On the other hand, decisions were made by the principals (Mahlangu, Selebano, and Manamela) in the face of clear facts, advice from experts, and protests by many others who argued against the course of action they pursued. Leaving aside the evidence of lies and falsification of records and licenses, all clearly unacceptable, the NGOs to which patients were sent appear to have been utterly inappropriate settings of care for mental health patients, or any other type of patient for that matter – and the principals knew it. While Mahlangu and the others probably did not intend at the outset to deliberately harm these vulnerable patients, by the standards of a just culture their actions were unacceptable, can probably be characterised as reckless, and there is culpability.

While its clear therefore, from Prof Makgoba’s report, that the behavior of the principals fell outside what could be regarded in a just culture to be reasonable, the tendency to blame individuals – the ‘bad apple’ approach to quality – is still a problem and will generally not take us toward solutions. It is instructive to continue to apply a broader health systems perspective to other aspects of this case.

Many healthcare providers, and other participants, would have seen up close the conditions to which the LE patients were exposed.
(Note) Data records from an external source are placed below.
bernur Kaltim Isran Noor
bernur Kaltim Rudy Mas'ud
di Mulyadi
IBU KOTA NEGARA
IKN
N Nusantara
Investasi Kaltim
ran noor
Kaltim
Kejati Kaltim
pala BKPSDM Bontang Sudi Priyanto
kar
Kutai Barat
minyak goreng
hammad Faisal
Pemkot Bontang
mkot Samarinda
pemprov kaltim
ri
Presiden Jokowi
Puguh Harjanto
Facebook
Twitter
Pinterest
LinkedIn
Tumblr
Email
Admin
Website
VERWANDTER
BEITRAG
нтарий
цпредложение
Some tried to stand in the way, but others stood by in silence. Why did the events progress to their fatal conclusions? Perhaps what we see in this extreme set of events explains and applies to the poor quality of care unfortunately experienced by our citizens in other facilities that only occasionally receive the attention that these tragic events have had. The underlying system factors that surely played a part, and are continuing to play a role in other health facilities include:

  • Absence of a culture of safety in which staff, patients, and families can speak up to voice their concerns.
  • Variable and unreliable clinical processes such as transfer of care, and of patient data/records that need redesign.
  • Failure to fund facilities adequately and in a timely fashion, even where the budget exists.
  • Lack of timely outcomes data with which system managers could facilitate early action.
  • Inadequate skills and training of registered professionals, care givers and others.
  • Lack of capacity i.e. sufficient numbers of trained nurses and other health professionals
  • Lack of management action to improve facilities already known to be out of line with core standards.
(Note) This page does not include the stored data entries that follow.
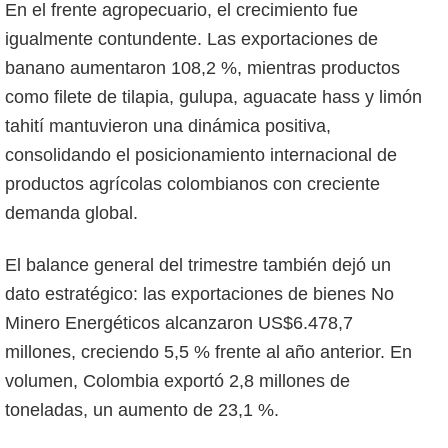
En el frente agropecuario, el crecimiento fue
igualmente contundente. Las exportaciones de
banano aumentaron 108,2 %, mientras productos
como filete de tilapia, gulupa, aguacate hass y limón
tahití mantuvieron una dinámica positiva,
consolidando el posicionamiento internacional de
productos agrícolas colombianos con creciente
demanda global.
El balance general del trimestre también dejó un
dato estratégico: las exportaciones de bienes No
Minero Energéticos alcanzaron US$6.478,7
millones, creciendo 5,5 % frente al año anterior. En
volumen, Colombia exportó 2,8 millones de
toneladas, un aumento de 23,1 %.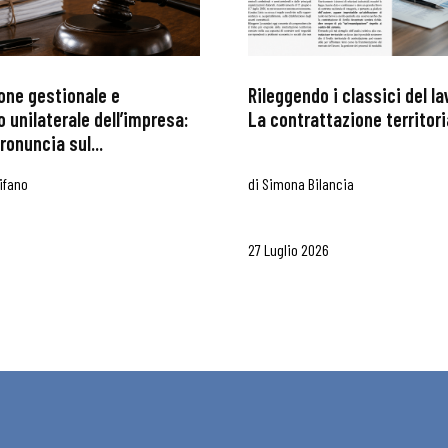
one gestionale e
Rileggendo i classici del l
 unilaterale dell’impresa:
La contrattazione territoria
ronuncia sul...
ifano
di
Simona Bilancia
27 Luglio 2026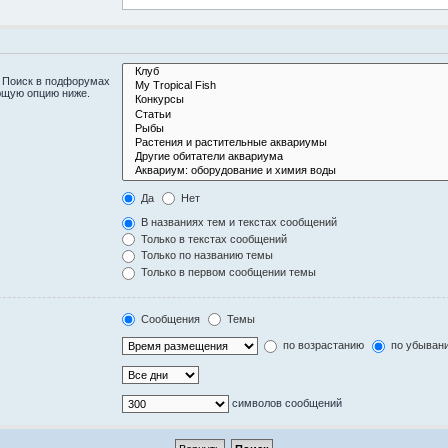
. Поиск в подфорумах
ющую опцию ниже.
Да
Нет
В названиях тем и текстах сообщений
Только в текстах сообщений
Только по названию темы
Только в первом сообщении темы
Сообщения
Темы
по возрастанию
по убыван
символов сообщений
In summary, what’s needed beyond finger-pointing and “fingerprinting” is an appreciation of the system issues that generate these and other terrible health outcomes. Many, as above, are well known. Then, most importantly, we need practical steps to devise, test and spread solutions.

When harm does occur we should offer an immediate apology to affected patients and families. There should be a thorough explanation of how the harm occurred, and a promise to address the underlying deficiencies so similar failures don’t reach another patient. In most cases of inadvertent harm, these three actions – apology, explanation, and a promise to act on system issues should be our default behaviours. This recommended approach, accompanied by reasonable financial compensation for resultant healthcare costs, would probably take many cases out of the lengthening queues of injured patients and families currently seeking billions of Rands in restitution via the courts around the country. In the LE case we have, thanks to the Health Ombud, a refreshing new sense of accountability, but sincere apologies have not been forthcoming and we have not yet heard much about systemic solutions.